Question

An analytical chemist determines that an estuarine water sample contains 1.5 g/liter of sulfate ion (SO4 2). What is the concentration in terms of:(a) g/L of sulfur?(b) Molar concentration of sulfate?(c) Normality?

Answer 1

Step-by-step explanation:

It is known that molar mass of
`SO^(2-)_(4)` is as follows.

Molar mass =
`32 + (4 * 16)`

= 96 g/mol

It is given that the concentration of
`SO^(2-)_(4)` is 1.5 g/L.

(a) As 96 g of
`SO^(2-)_(4)` contains 32 grams of Sulfur in 1 L. And, 1.5 g of
`SO^(2-)_(4)` contains x grams of sulfur in 1 L.

Therefore, value of x is calculated as follows.

x =
`(1.5 * 32)/(96)`

= 0.5 g/L

Hence, the concentration of sulfur is 0.5 g/L.

(b) Now, calculate the molar concentration of sulfur as follows.

Molarity =
`\frac{\text{conc. of sulfate}}{\text{molar mass of SO^(2-)_(4)}}`

=
`(1.5 g/L)/(96 g/mol)`

= 0.0156 M

Therefore, the molarity of given sample is 0.0156 M.

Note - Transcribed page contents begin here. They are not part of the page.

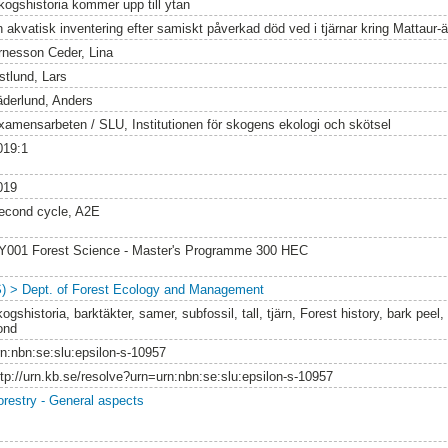
kogshistoria kommer upp till ytan
n akvatisk inventering efter samiskt påverkad död ved i tjärnar kring Mattaur-
rnesson Ceder, Lina
stlund, Lars
äderlund, Anders
xamensarbeten / SLU, Institutionen för skogens ekologi och skötsel
019:1
019
econd cycle, A2E
Y001 Forest Science - Master's Programme 300 HEC
S) > Dept. of Forest Ecology and Management
ogshistoria, barktäkter, samer, subfossil, tall, tjärn, Forest history, bark peel,
ond
rn:nbn:se:slu:epsilon-s-10957
ttp://urn.kb.se/resolve?urn=urn:nbn:se:slu:epsilon-s-10957
orestry - General aspects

(c) Calculate the normality as follows.

Equivalent mass of
`SO^(2-)_(4)` =
`(96)/(2)`

= 48 g/mol

Normality =
`(conc. of SO^(2-)_(4) in g/L)/(equivalent mass of SO^(2-)_(4))`

=
`(1.5 g/L)/(48 g/mol)`

= 0.03125 N

Hence, the normality of given sample is 0.03125 N.